Crime Library: Criminal Minds and Methods

Kevin Neal, Convicted of Murder by Forensic Entomology

The Body Farmer

On a three-acre patch of land outside Knoxville, Tennessee, where the University of Tennessee used to burn its trash, lies the Department of Anthropology's Research Facility. From looking at the high chain-link fence surrounding the site, one wouldn't think much of the operation, but there is no other research station quite like it anywhere in the United States. At the U-T Anthropology Research Facility, some of the most advanced forensic experimentation is being conducted, 24-hours a day, seven days a week. The knowledge gleaned from the facility over the past 25 years has advanced the science of forensic anthropology and provided scientists and law enforcement with more knowledge about the fate of post-mortem remains than the previous 200 years.

Book cover: Death's Acre
Book cover: Death's Acre

Better known as "The Body Farm," the Anthropology Research Facility is the creation of Dr. William Bass, the nation's foremost forensic anthropologist. Bass, who has consulted on literally hundreds of criminal investigations, created the facility to "systematically study human bodies by the dozens," he wrote in his book about the Body Farm, Death's Acre.

Back in 1980, Bass, then the head of the University of Tennessee's Anthropology Department, managed to convince the university that such research was not gruesome or disrespectful, but was essential to advance the science of anthropology.
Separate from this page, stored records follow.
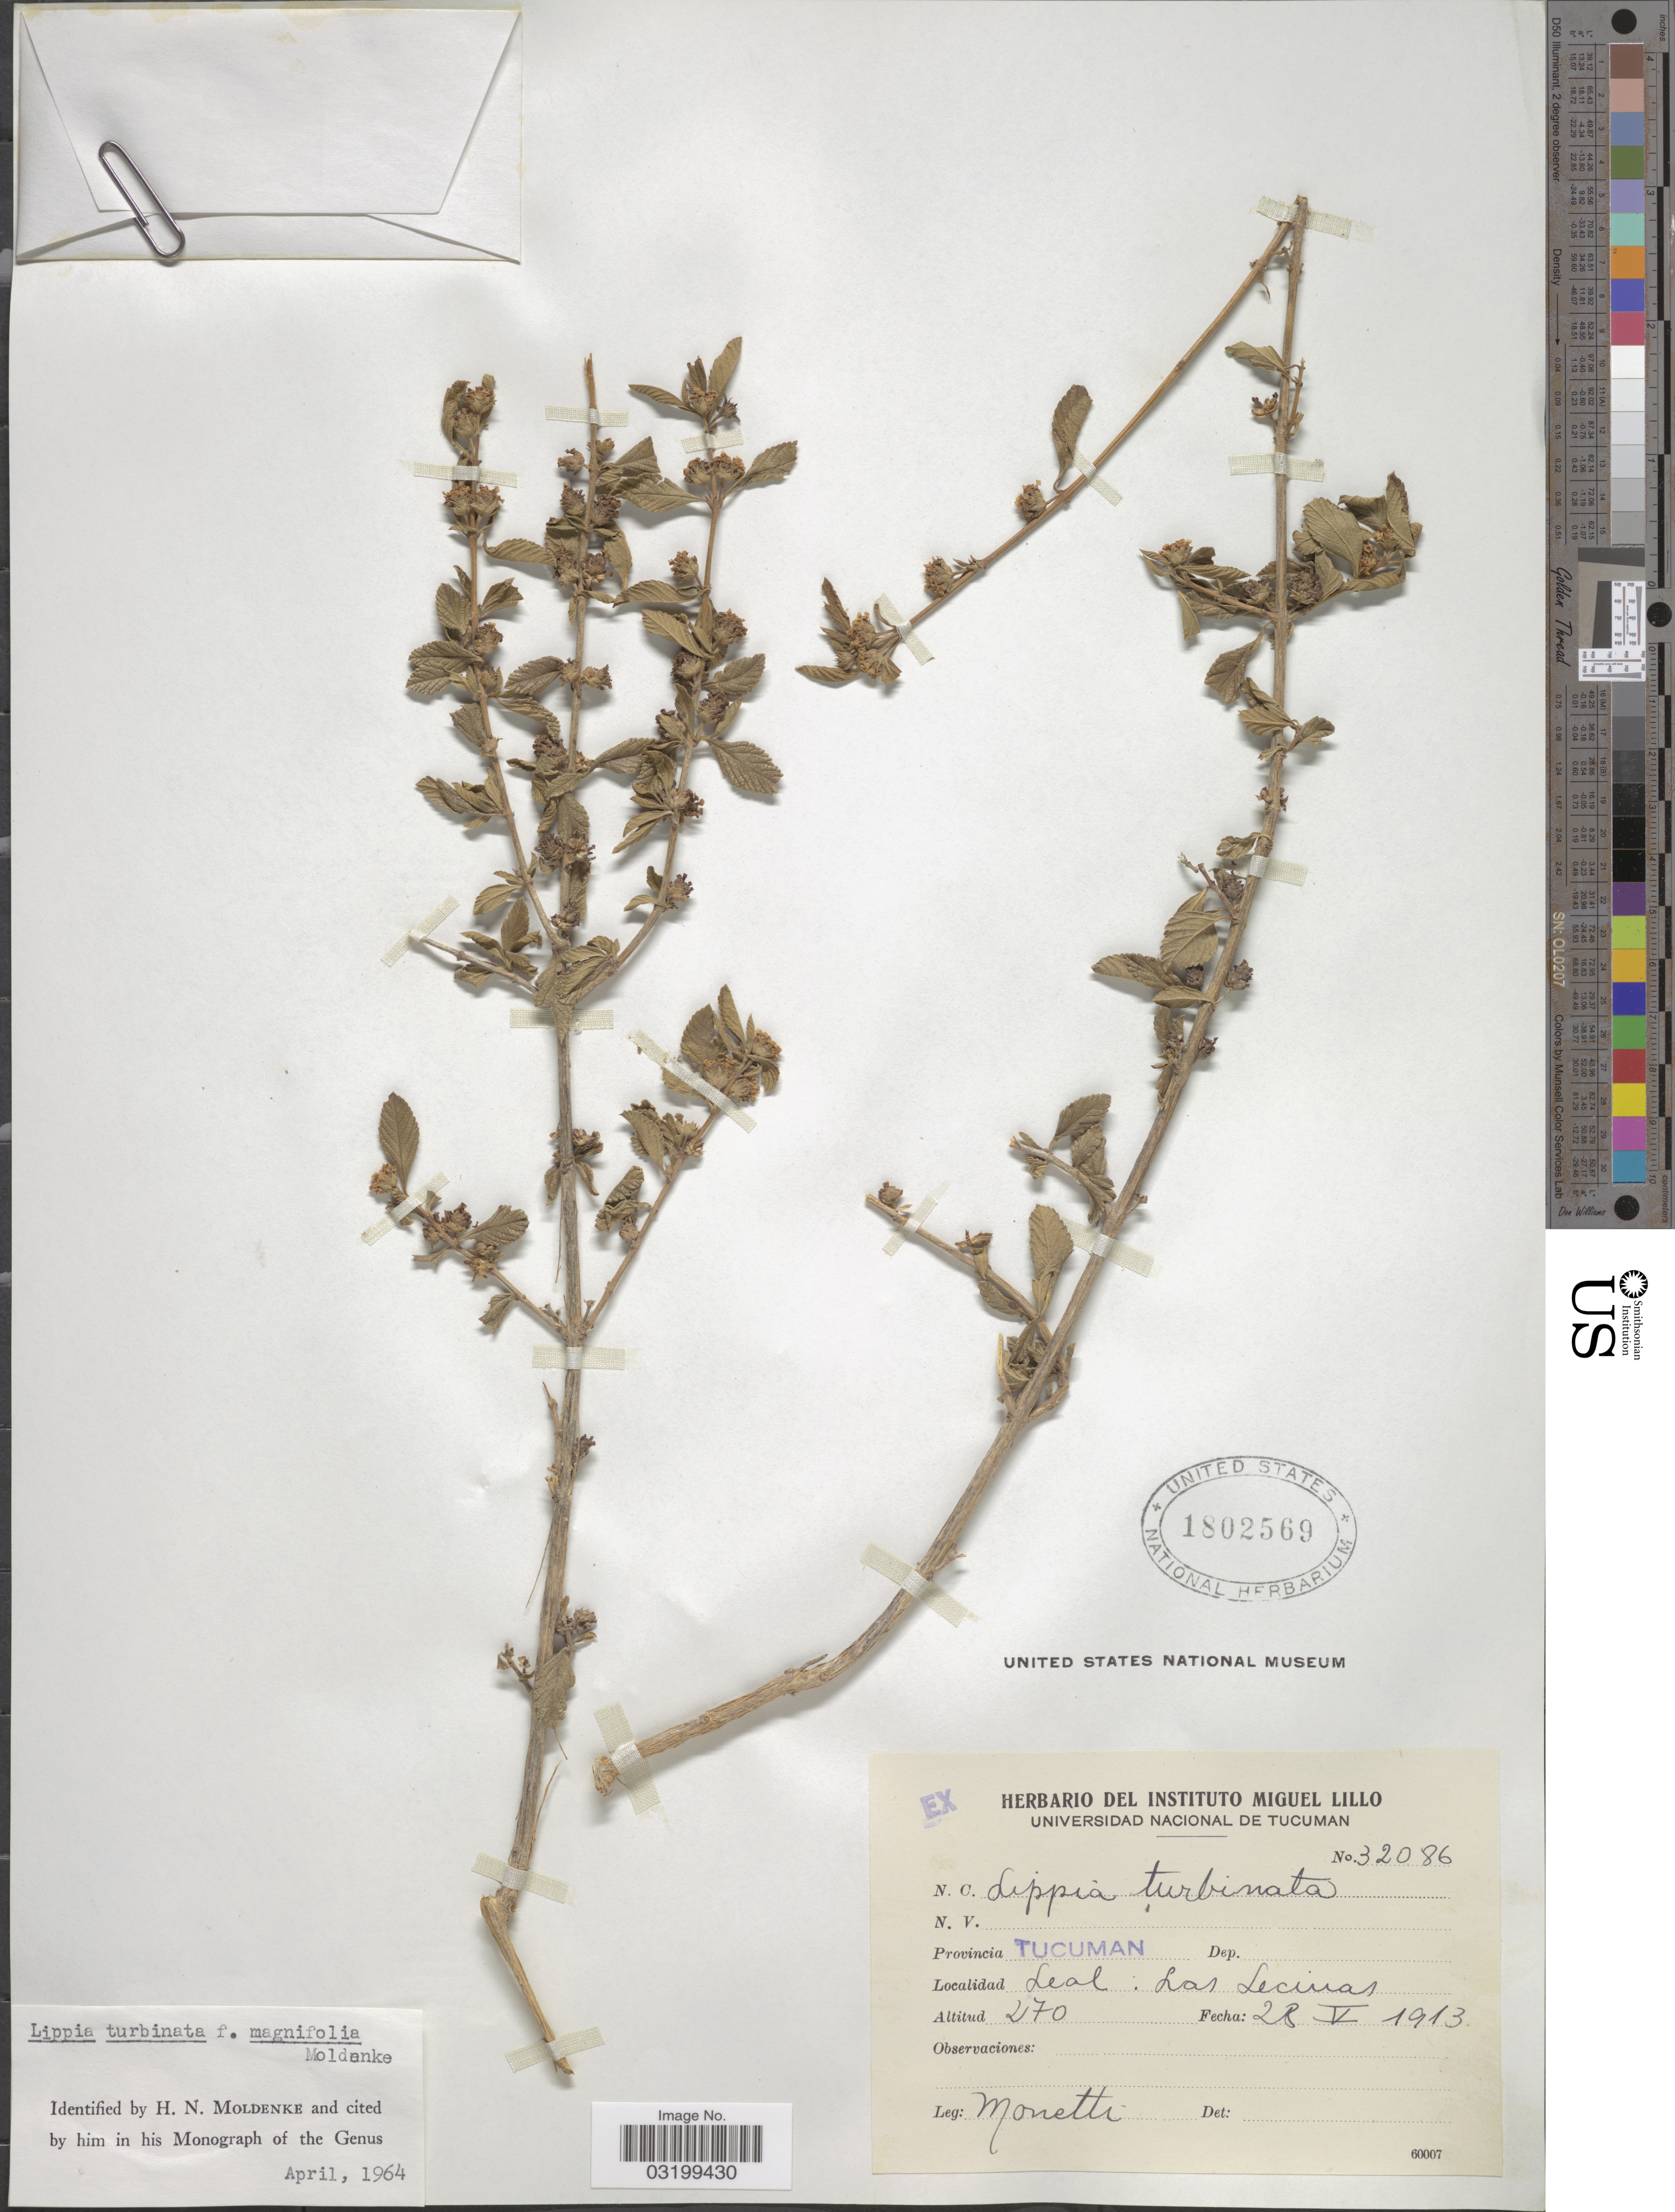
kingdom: Plantae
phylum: Tracheophyta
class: Magnoliopsida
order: Lamiales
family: Verbenaceae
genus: Lippia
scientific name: Lippia turbinata f. magnifolia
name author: Moldenke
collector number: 32086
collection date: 1913-05-28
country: Argentina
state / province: Tucuman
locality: Leal: Las Lecinas.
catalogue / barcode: US 1802569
It was Bass's goal to create a place "where nature would be allowed to take its course with mortal flesh, under a variety of experimental conditions ... We would pick up where Sung T'zu had left off seven centuries before."

Over time, the Body Farm and Dr. Bass earned a reputation for excellence in post-mortem research. So, it wasn't unusual for Kevin Neal's lead defense counsel, Greg Meyers, to summon Dr. Bass — normally a witness for the prosecution — to the Neal trial as part of his effort to cast doubt on the State's case that India and Cody had been killed on July 9.

An expert in decomposition, Dr. Bass testified shortly after Dr. Robert Hall, providing the jurors and courtroom observers with an opportunity to see two of forensic science's greatest pioneers in action on the same day. It was Meyers's hope that Bass would be able to convince the jury that the state of the children's remains was inconsistent with the state's theory of the case.